De trop longues procédures administratives
Les projets impliquent un investissement initial important (pas moins d’un million d’euros), comme à Saint-Denis où l’installation, plongeant entre 1500 et 2000 mètres sous terre, a coûté 29 millions d’euros.
Ils comportent beaucoup d’incertitudes au départ et de longues procédures administratives, mais avec à la clé, un coût de production de la chaleur présenté comme très compétitif et faible en émissions de carbone.
Avec ses 7500 km de réseaux, l’Île-de-France se présente comme la championne mondiale de ce mode de chauffage depuis le premier forage de 1969 à Melun, au sud de Paris.
« Ici, c’est la capitale mondiale de la géothermie », a assuré Yann Wehrling, vice-président de la région Île-de-France chargé de la transition écologique, soulignant que la région, avec son « potentiel énorme », pourrait encore doubler le recours à cette énergie.
Pour la géothermie de surface, destinée aux particuliers ou aux immeubles, en couplage avec une pompe à chaleur, on passerait de 3,9 TWh en 2021 à 15 voire 18 TWh en 2035, selon les projections du gouvernement venant du document de la Stratégie Énergie Climat.
Géothermie et industrie : en France Stellantis avance, Renault renonce
Stellantis a inauguré en décembre 2024 une centrale géothermique dans son usine de Caen (Calvados), alors que Renault a renoncé à son projet de géothermie à Douai (Nord).
À Caen, où Stellantis fabrique des boîtes de vitesse, un investissement de 7 millions d’euros permettra de chauffer les ateliers et bâtiments tertiaires, soit 80.000 mètres carrés, tout en refroidissant d’autres installations.
Cette installation, l’une des premières de ce type sur un site industriel en France, doit permettre de réduire de 70 % la consommation de gaz du site, et de baisser de 75 % ses émissions de CO2.
Cette centrale géothermique, qui a reçu le soutien de l’Ademe et de fonds européens, compte trois kilomètres de tuyaux.
Selon l’Agence internationale de l’énergie (AIE), la géothermie a un avenir radieux pour répondre aux besoins croissants en énergie de la planète et des industries, à condition que ses coûts baissent. Or, elle a encore un rôle très limité dans l’industrie, note l’AIE.
De nombreux constructeurs automobiles tentent de réduire au maximum l’empreinte environnementale de l’assemblage des véhicules. Si l’assemblage ne représente qu’une petite partie des émissions liées au véhicule (entre les matériaux qui le composent et son utilisation), ils ont un contrôle direct sur cette partie de son cycle de vie.
En Allemagne, Stellantis étudie également l’alimentation en géothermie de l’usine historique d’Opel à Rüsselsheim, où sont fabriquées la DS 4 et l’Opel Astra. Le constructeur a annoncé début 2023 un projet de récupération d’énergie auprès de la mine de lithium voisine de la start-up Vulcan Energy, qui a démarré en novembre.

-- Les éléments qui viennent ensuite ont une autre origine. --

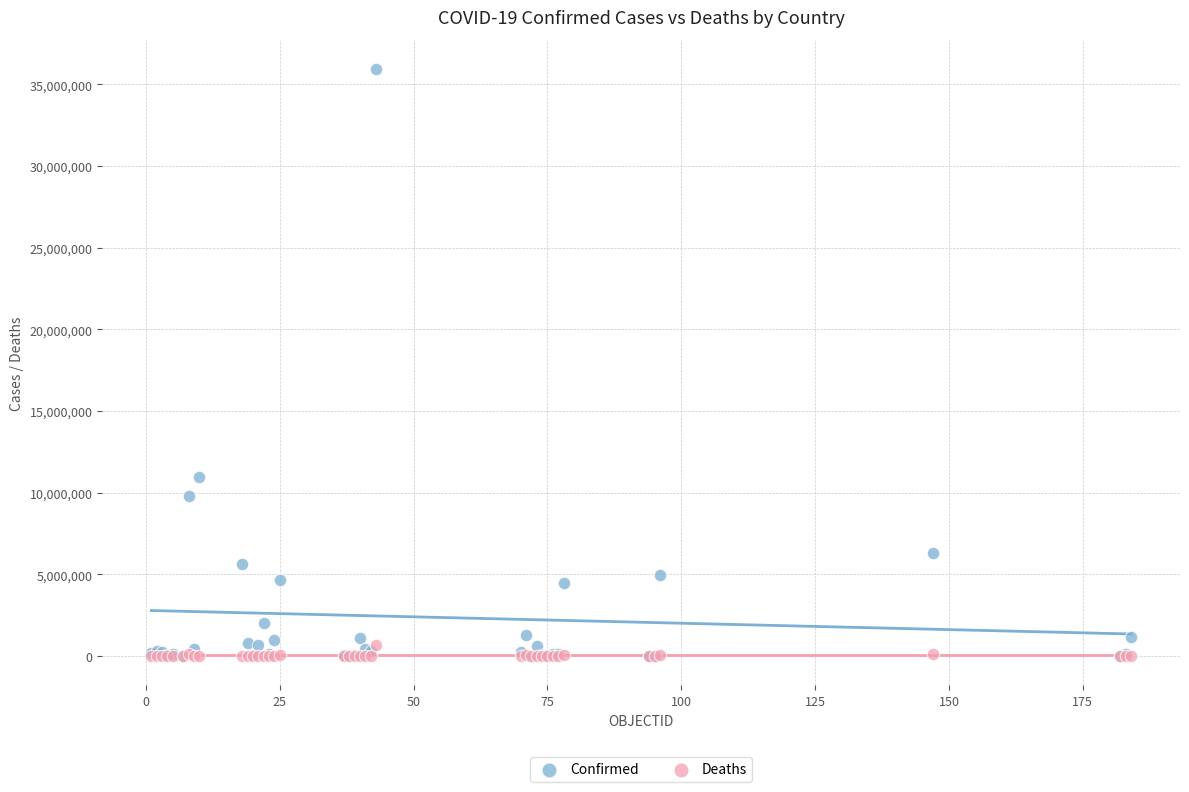

What are all the series names shown in the legend?

Confirmed, Deaths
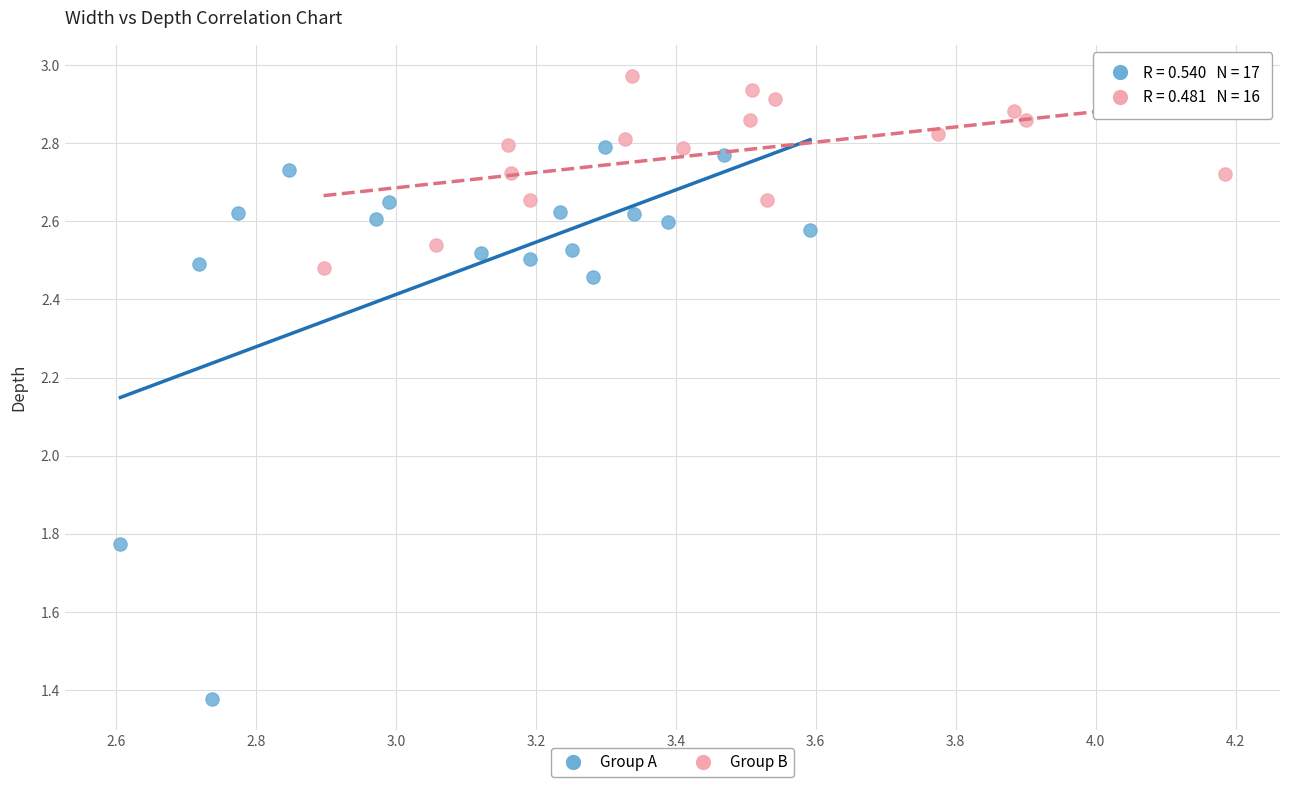

Which series contains the highest Y value?

Group B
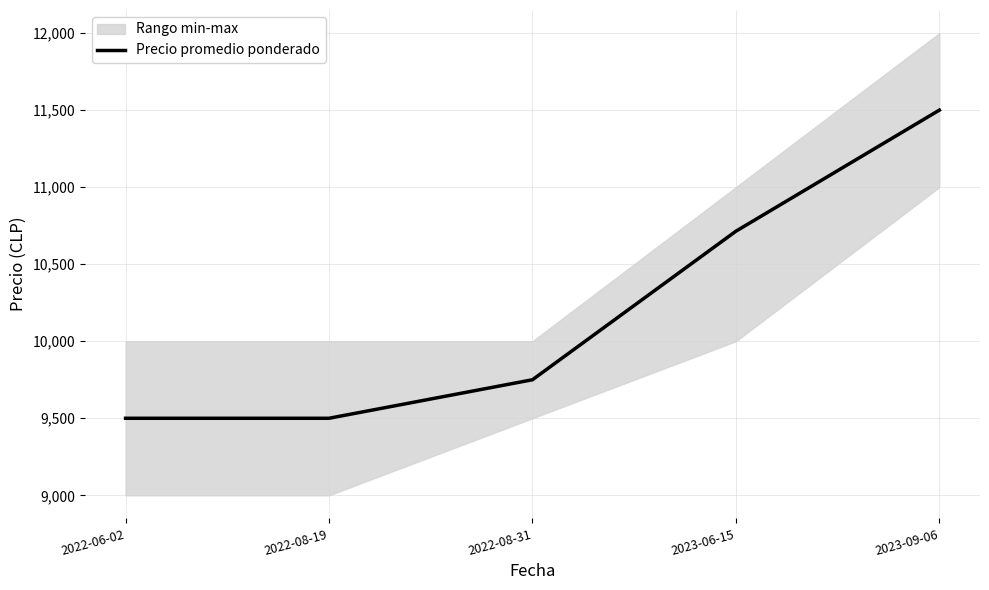

What is the label of the 5th point from the left?

2023-09-06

Renault avait aussi prévu de se baser sur la géothermie avec Engie pour son usine de Douai (Nord), où il fabrique les R5 et Scenic. Le constructeur comptait y puiser de l’eau chaude (à 130-140 °C) à 4000 mètres de profondeur, pour chauffer l’usine et les machines et remplacer le gaz à 70 %, ou produire de l’électricité.
Mais le constructeur a indiqué début décembre avoir mis fin à ce projet, confirmant des informations de L’Informé. La performance énergétique qui avait été envisagée n’a pas été atteinte, selon une source au sein du constructeur. Celle-ci assure que des « alternatives » sont étudiées pour baisser ses émissions de CO2, alors que le constructeur a déjà des projets dans l’énergie photovoltaïque et la biomasse.
Les opinions exprimées dans cet article sont celles de l’auteur et ne reflètent pas nécessairement celles d’Epoch Times.